Paris Kurban: Nina Belskaya adında bir Rus göçmeni. Paris'teki Rus entelektüelleri arasında asiliği ve "köksüzlüğü" ile tanınan bir genç kadın. Fail: Meçhul. Nina'yı kim ve neden öldürmüştü? Fikirleri yüzünden siyasi bir cinayete mi yoksa çekiciliği yüzünden bir aşk cinayetine mi kurban gitmişti?
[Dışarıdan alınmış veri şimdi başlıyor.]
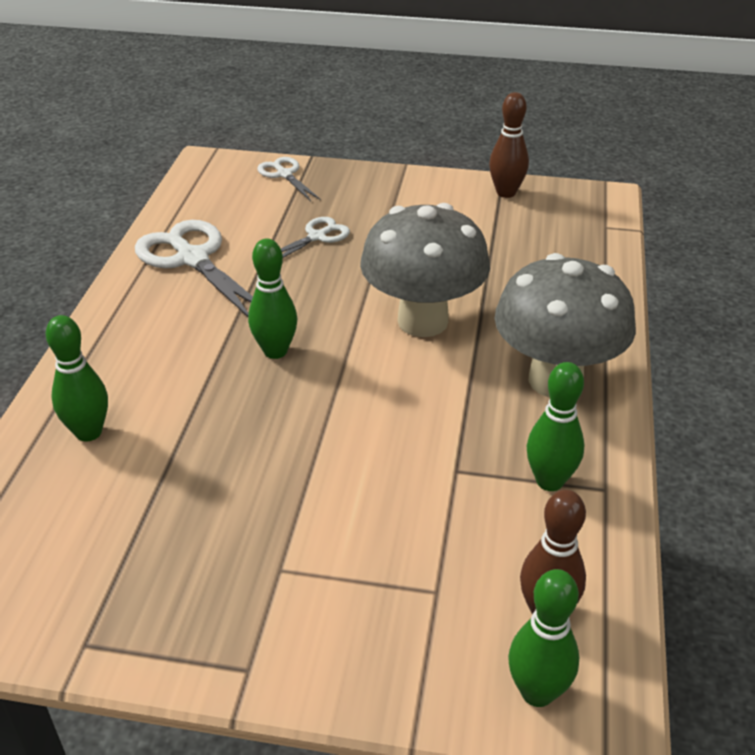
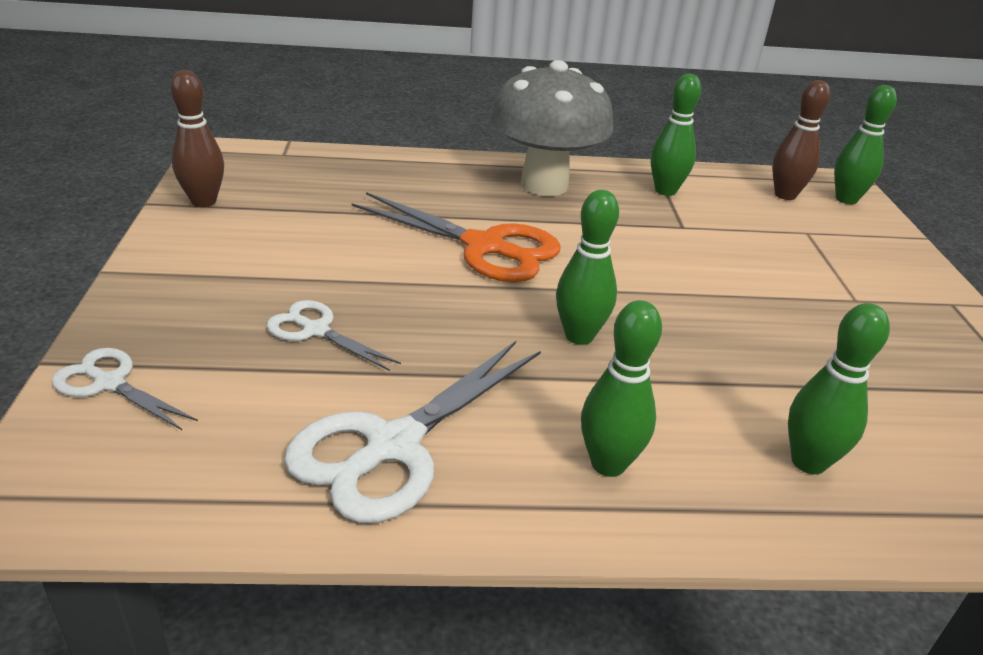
camera: 105 degrees left, 5 degrees down
(137, 336) = (608, 464): none -> green bowling pin
(285, 174) = (110, 383): white scissors -> white scissors turned 75 degrees clockwise
(422, 321) = (484, 246): grey mushroom -> orange scissors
1980'lerde Rusya'dan ABD'ye göç eden ve şimdi New York'ta tarih yüksek lisansı yapmakta olan Tanya Nina Belskaya'nın adına bir dipnotta rastladığından beri bu sorunun cevabını merak ediyor. Nihayet dedektif rolünü üstlenip Paris'e giderek olayı soruşturmaya başladığındaysa işlerin sandığından daha da çetrefil olduğunu görüyor. Nina'nın öldürülmesiyle başrolünü Greta Garbo'nun oynadığı 1939 yapımı Ninoçka filmi arasında nasıl bir bağlantı var? Bu cinayeti kimler neden örtbas etti? Her cevabın yeni bir soru doğurduğu bu araştırmanın ortasında bir de Rusya'daki büyükannesinin ölüm haberini alan Tanya yıllardır ayak basmadığı memleketine gidiyor; komünizmi feshedip kapitalizmi kucaklamış olan ülkenin geçirdiği değişime tanık olmanın yanı sıra Nina Belskaya cinayetiyle ilgili şaşırtıcı bilgiler ediniyor.
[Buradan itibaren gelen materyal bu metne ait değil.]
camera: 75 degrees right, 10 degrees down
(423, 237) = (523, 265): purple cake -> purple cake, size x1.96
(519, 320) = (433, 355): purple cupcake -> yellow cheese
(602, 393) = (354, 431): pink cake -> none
Ninoçka dedektiflik romanı geleneğiyle hem inceden alay eden hem de bu geleneğin ustalıklı bir kullanımını içeren; sürgün nostalji kuşak ve kültür çatışması gibi kavramlar üzerinde duran; oyuncu tarzıyla okura muzipçe göz kırpan keyifli zevkle okunacak bir kitap.